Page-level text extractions
- - - -

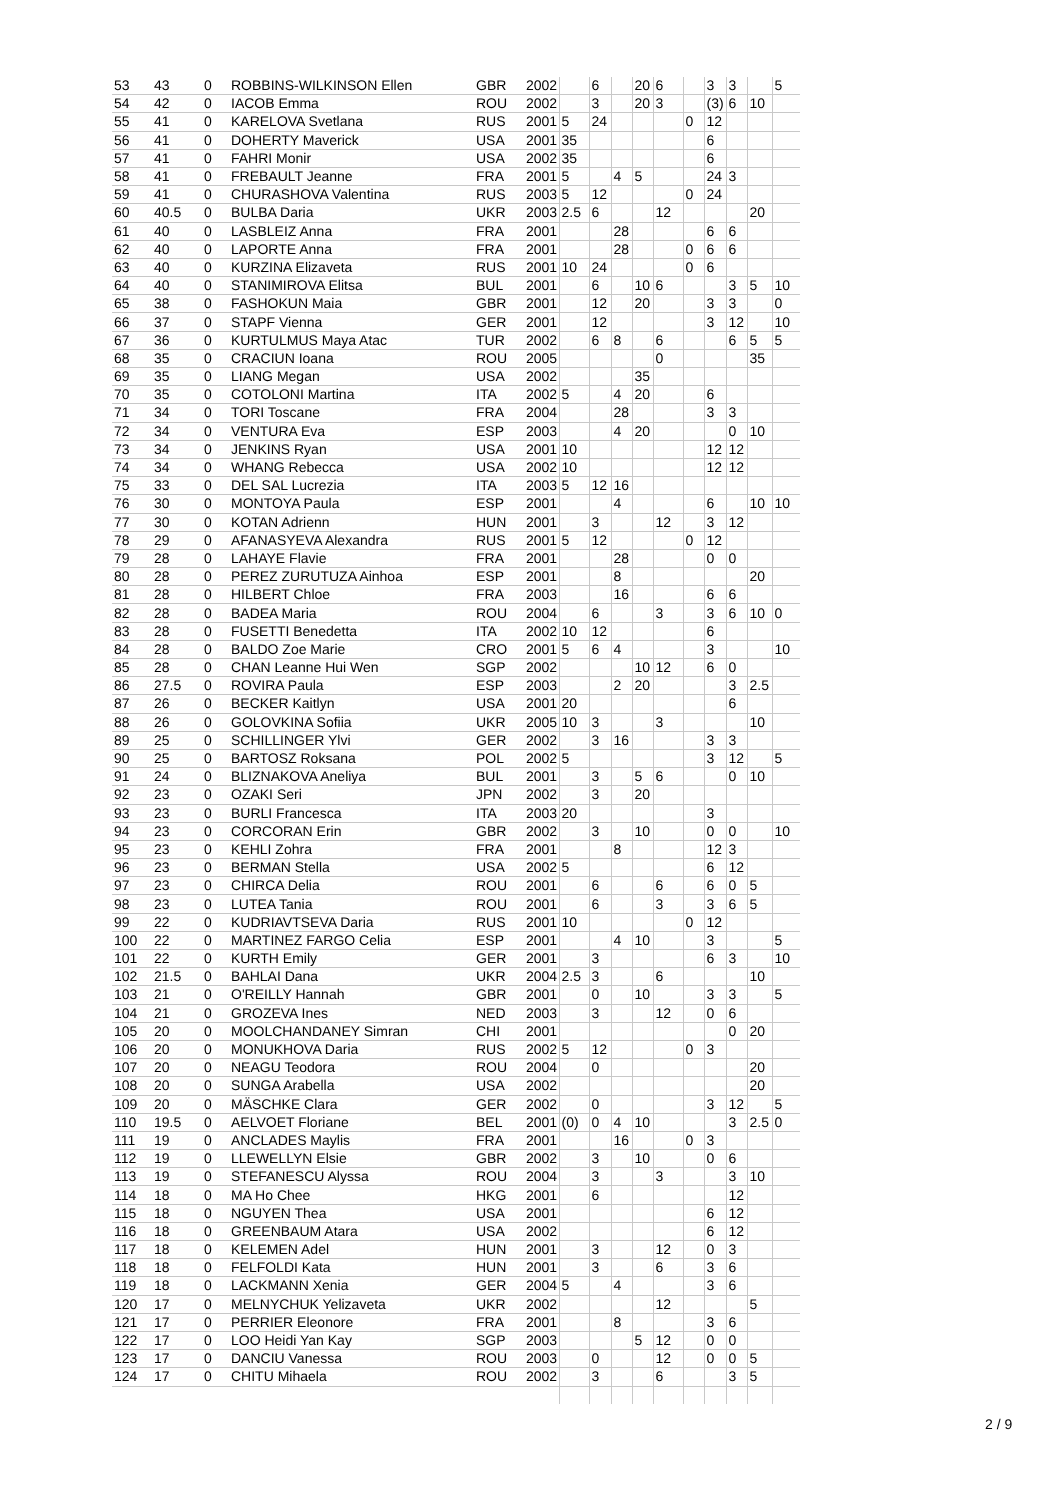| 53 | 43 | 0 | ROBBINS-WILKINSON Ellen | GBR | 2002 | | 6 | | 20 | 6 | | 3 | 3 | | 5 |
| 54 | 42 | 0 | IACOB Emma | ROU | 2002 | | 3 | | 20 | 3 | | (3) | 6 | 10 | |
| 55 | 41 | 0 | KARELOVA Svetlana | RUS | 2001 | 5 | 24 | | | | 0 | 12 | | | |
| 56 | 41 | 0 | DOHERTY Maverick | USA | 2001 | 35 | | | | | | 6 | | | |
| 57 | 41 | 0 | FAHRI Monir | USA | 2002 | 35 | | | | | | 6 | | | |
| 58 | 41 | 0 | FREBAULT Jeanne | FRA | 2001 | 5 | | 4 | 5 | | | 24 | 3 | | |
| 59 | 41 | 0 | CHURASHOVA Valentina | RUS | 2003 | 5 | 12 | | | | 0 | 24 | | | |
| 60 | 40.5 | 0 | BULBA Daria | UKR | 2003 | 2.5 | 6 | | | 12 | | | | 20 | |
| 61 | 40 | 0 | LASBLEIZ Anna | FRA | 2001 | | | 28 | | | | 6 | 6 | | |
| 62 | 40 | 0 | LAPORTE Anna | FRA | 2001 | | | 28 | | | 0 | 6 | 6 | | |
| 63 | 40 | 0 | KURZINA Elizaveta | RUS | 2001 | 10 | 24 | | | | 0 | 6 | | | |
| 64 | 40 | 0 | STANIMIROVA Elitsa | BUL | 2001 | | 6 | | 10 | 6 | | | 3 | 5 | 10 |
| 65 | 38 | 0 | FASHOKUN Maia | GBR | 2001 | | 12 | | 20 | | | 3 | 3 | | 0 |
| 66 | 37 | 0 | STAPF Vienna | GER | 2001 | | 12 | | | | | 3 | 12 | | 10 |
| 67 | 36 | 0 | KURTULMUS Maya Atac | TUR | 2002 | | 6 | 8 | | 6 | | | 6 | 5 | 5 |
| 68 | 35 | 0 | CRACIUN Ioana | ROU | 2005 | | | | | 0 | | | | 35 | |
| 69 | 35 | 0 | LIANG Megan | USA | 2002 | | | | 35 | | | | | | |
| 70 | 35 | 0 | COTOLONI Martina | ITA | 2002 | 5 | | 4 | 20 | | | 6 | | | |
| 71 | 34 | 0 | TORI Toscane | FRA | 2004 | | | 28 | | | | 3 | 3 | | |
| 72 | 34 | 0 | VENTURA Eva | ESP | 2003 | | | 4 | 20 | | | | 0 | 10 | |
| 73 | 34 | 0 | JENKINS Ryan | USA | 2001 | 10 | | | | | | 12 | 12 | | |
| 74 | 34 | 0 | WHANG Rebecca | USA | 2002 | 10 | | | | | | 12 | 12 | | |
| 75 | 33 | 0 | DEL SAL Lucrezia | ITA | 2003 | 5 | 12 | 16 | | | | | | | |
| 76 | 30 | 0 | MONTOYA Paula | ESP | 2001 | | | 4 | | | | 6 | | 10 | 10 |
| 77 | 30 | 0 | KOTAN Adrienn | HUN | 2001 | | 3 | | | 12 | | 3 | 12 | | |
| 78 | 29 | 0 | AFANASYEVA Alexandra | RUS | 2001 | 5 | 12 | | | | 0 | 12 | | | |
| 79 | 28 | 0 | LAHAYE Flavie | FRA | 2001 | | | 28 | | | | 0 | 0 | | |
| 80 | 28 | 0 | PEREZ ZURUTUZA Ainhoa | ESP | 2001 | | | 8 | | | | | | 20 | |
| 81 | 28 | 0 | HILBERT Chloe | FRA | 2003 | | | 16 | | | | 6 | 6 | | |
| 82 | 28 | 0 | BADEA Maria | ROU | 2004 | | 6 | | | 3 | | 3 | 6 | 10 | 0 |
| 83 | 28 | 0 | FUSETTI Benedetta | ITA | 2002 | 10 | 12 | | | | | 6 | | | |
| 84 | 28 | 0 | BALDO Zoe Marie | CRO | 2001 | 5 | 6 | 4 | | | | 3 | | | 10 |
| 85 | 28 | 0 | CHAN Leanne Hui Wen | SGP | 2002 | | | | 10 | 12 | | 6 | 0 | | |
| 86 | 27.5 | 0 | ROVIRA Paula | ESP | 2003 | | | 2 | 20 | | | | 3 | 2.5 | |
| 87 | 26 | 0 | BECKER Kaitlyn | USA | 2001 | 20 | | | | | | | 6 | | |
| 88 | 26 | 0 | GOLOVKINA Sofiia | UKR | 2005 | 10 | 3 | | | 3 | | | | 10 | |
| 89 | 25 | 0 | SCHILLINGER Ylvi | GER | 2002 | | 3 | 16 | | | | 3 | 3 | | |
| 90 | 25 | 0 | BARTOSZ Roksana | POL | 2002 | 5 | | | | | | 3 | 12 | | 5 |
| 91 | 24 | 0 | BLIZNAKOVA Aneliya | BUL | 2001 | | 3 | | 5 | 6 | | | 0 | 10 | |
| 92 | 23 | 0 | OZAKI Seri | JPN | 2002 | | 3 | | 20 | | | | | | |
| 93 | 23 | 0 | BURLI Francesca | ITA | 2003 | 20 | | | | | | 3 | | | |
| 94 | 23 | 0 | CORCORAN Erin | GBR | 2002 | | 3 | | 10 | | | 0 | 0 | | 10 |
| 95 | 23 | 0 | KEHLI Zohra | FRA | 2001 | | | 8 | | | | 12 | 3 | | |
| 96 | 23 | 0 | BERMAN Stella | USA | 2002 | 5 | | | | | | 6 | 12 | | |
| 97 | 23 | 0 | CHIRCA Delia | ROU | 2001 | | 6 | | | 6 | | 6 | 0 | 5 | |
| 98 | 23 | 0 | LUTEA Tania | ROU | 2001 | | 6 | | | 3 | | 3 | 6 | 5 | |
| 99 | 22 | 0 | KUDRIAVTSEVA Daria | RUS | 2001 | 10 | | | | | 0 | 12 | | | |
| 100 | 22 | 0 | MARTINEZ FARGO Celia | ESP | 2001 | | | 4 | 10 | | | 3 | | | 5 |
| 101 | 22 | 0 | KURTH Emily | GER | 2001 | | 3 | | | | | 6 | 3 | | 10 |
| 102 | 21.5 | 0 | BAHLAI Dana | UKR | 2004 | 2.5 | 3 | | | 6 | | | | 10 | |
| 103 | 21 | 0 | O'REILLY Hannah | GBR | 2001 | | 0 | | 10 | | | 3 | 3 | | 5 |
| 104 | 21 | 0 | GROZEVA Ines | NED | 2003 | | 3 | | | 12 | | 0 | 6 | | |
| 105 | 20 | 0 | MOOLCHANDANEY Simran | CHI | 2001 | | | | | | | | 0 | 20 | |
| 106 | 20 | 0 | MONUKHOVA Daria | RUS | 2002 | 5 | 12 | | | | 0 | 3 | | | |
| 107 | 20 | 0 | NEAGU Teodora | ROU | 2004 | | 0 | | | | | | | 20 | |
| 108 | 20 | 0 | SUNGA Arabella | USA | 2002 | | | | | | | | | 20 | |
| 109 | 20 | 0 | MÄSCHKE Clara | GER | 2002 | | 0 | | | | | 3 | 12 | | 5 |
| 110 | 19.5 | 0 | AELVOET Floriane | BEL | 2001 | (0) | 0 | 4 | 10 | | | | 3 | 2.5 | 0 |
| 111 | 19 | 0 | ANCLADES Maylis | FRA | 2001 | | | 16 | | | 0 | 3 | | | |
| 112 | 19 | 0 | LLEWELLYN Elsie | GBR | 2002 | | 3 | | 10 | | | 0 | 6 | | |
| 113 | 19 | 0 | STEFANESCU Alyssa | ROU | 2004 | | 3 | | | 3 | | | 3 | 10 | |
| 114 | 18 | 0 | MA Ho Chee | HKG | 2001 | | 6 | | | | | | 12 | | |
| 115 | 18 | 0 | NGUYEN Thea | USA | 2001 | | | | | | | 6 | 12 | | |
| 116 | 18 | 0 | GREENBAUM Atara | USA | 2002 | | | | | | | 6 | 12 | | |
| 117 | 18 | 0 | KELEMEN Adel | HUN | 2001 | | 3 | | | 12 | | 0 | 3 | | |
| 118 | 18 | 0 | FELFOLDI Kata | HUN | 2001 | | 3 | | | 6 | | 3 | 6 | | |
| 119 | 18 | 0 | LACKMANN Xenia | GER | 2004 | 5 | | 4 | | | | 3 | 6 | | |
| 120 | 17 | 0 | MELNYCHUK Yelizaveta | UKR | 2002 | | | | | 12 | | | | 5 | |
| 121 | 17 | 0 | PERRIER Eleonore | FRA | 2001 | | | 8 | | | | 3 | 6 | | |
| 122 | 17 | 0 | LOO Heidi Yan Kay | SGP | 2003 | | | | 5 | 12 | | 0 | 0 | | |
| 123 | 17 | 0 | DANCIU Vanessa | ROU | 2003 | | 0 | | | 12 | | 0 | 0 | 5 | |
| 124 | 17 | 0 | CHITU Mihaela | ROU | 2002 | | 3 | | | 6 | | | 3 | 5 | |
2 / 9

- - - -

§ YOUR GOAL: Output, line for line and exactly, the records above from their first line through the one with "0 | JENKINS", both ends included, but no pictures.

§ TASK SOLUTION:
| 53 | 43 | 0 | ROBBINS-WILKINSON Ellen | GBR | 2002 | | 6 | | 20 | 6 | | 3 | 3 | | 5 |
| 54 | 42 | 0 | IACOB Emma | ROU | 2002 | | 3 | | 20 | 3 | | (3) | 6 | 10 | |
| 55 | 41 | 0 | KARELOVA Svetlana | RUS | 2001 | 5 | 24 | | | | 0 | 12 | | | |
| 56 | 41 | 0 | DOHERTY Maverick | USA | 2001 | 35 | | | | | | 6 | | | |
| 57 | 41 | 0 | FAHRI Monir | USA | 2002 | 35 | | | | | | 6 | | | |
| 58 | 41 | 0 | FREBAULT Jeanne | FRA | 2001 | 5 | | 4 | 5 | | | 24 | 3 | | |
| 59 | 41 | 0 | CHURASHOVA Valentina | RUS | 2003 | 5 | 12 | | | | 0 | 24 | | | |
| 60 | 40.5 | 0 | BULBA Daria | UKR | 2003 | 2.5 | 6 | | | 12 | | | | 20 | |
| 61 | 40 | 0 | LASBLEIZ Anna | FRA | 2001 | | | 28 | | | | 6 | 6 | | |
| 62 | 40 | 0 | LAPORTE Anna | FRA | 2001 | | | 28 | | | 0 | 6 | 6 | | |
| 63 | 40 | 0 | KURZINA Elizaveta | RUS | 2001 | 10 | 24 | | | | 0 | 6 | | | |
| 64 | 40 | 0 | STANIMIROVA Elitsa | BUL | 2001 | | 6 | | 10 | 6 | | | 3 | 5 | 10 |
| 65 | 38 | 0 | FASHOKUN Maia | GBR | 2001 | | 12 | | 20 | | | 3 | 3 | | 0 |
| 66 | 37 | 0 | STAPF Vienna | GER | 2001 | | 12 | | | | | 3 | 12 | | 10 |
| 67 | 36 | 0 | KURTULMUS Maya Atac | TUR | 2002 | | 6 | 8 | | 6 | | | 6 | 5 | 5 |
| 68 | 35 | 0 | CRACIUN Ioana | ROU | 2005 | | | | | 0 | | | | 35 | |
| 69 | 35 | 0 | LIANG Megan | USA | 2002 | | | | 35 | | | | | | |
| 70 | 35 | 0 | COTOLONI Martina | ITA | 2002 | 5 | | 4 | 20 | | | 6 | | | |
| 71 | 34 | 0 | TORI Toscane | FRA | 2004 | | | 28 | | | | 3 | 3 | | |
| 72 | 34 | 0 | VENTURA Eva | ESP | 2003 | | | 4 | 20 | | | | 0 | 10 | |
| 73 | 34 | 0 | JENKINS Ryan | USA | 2001 | 10 | | | | | | 12 | 12 | | |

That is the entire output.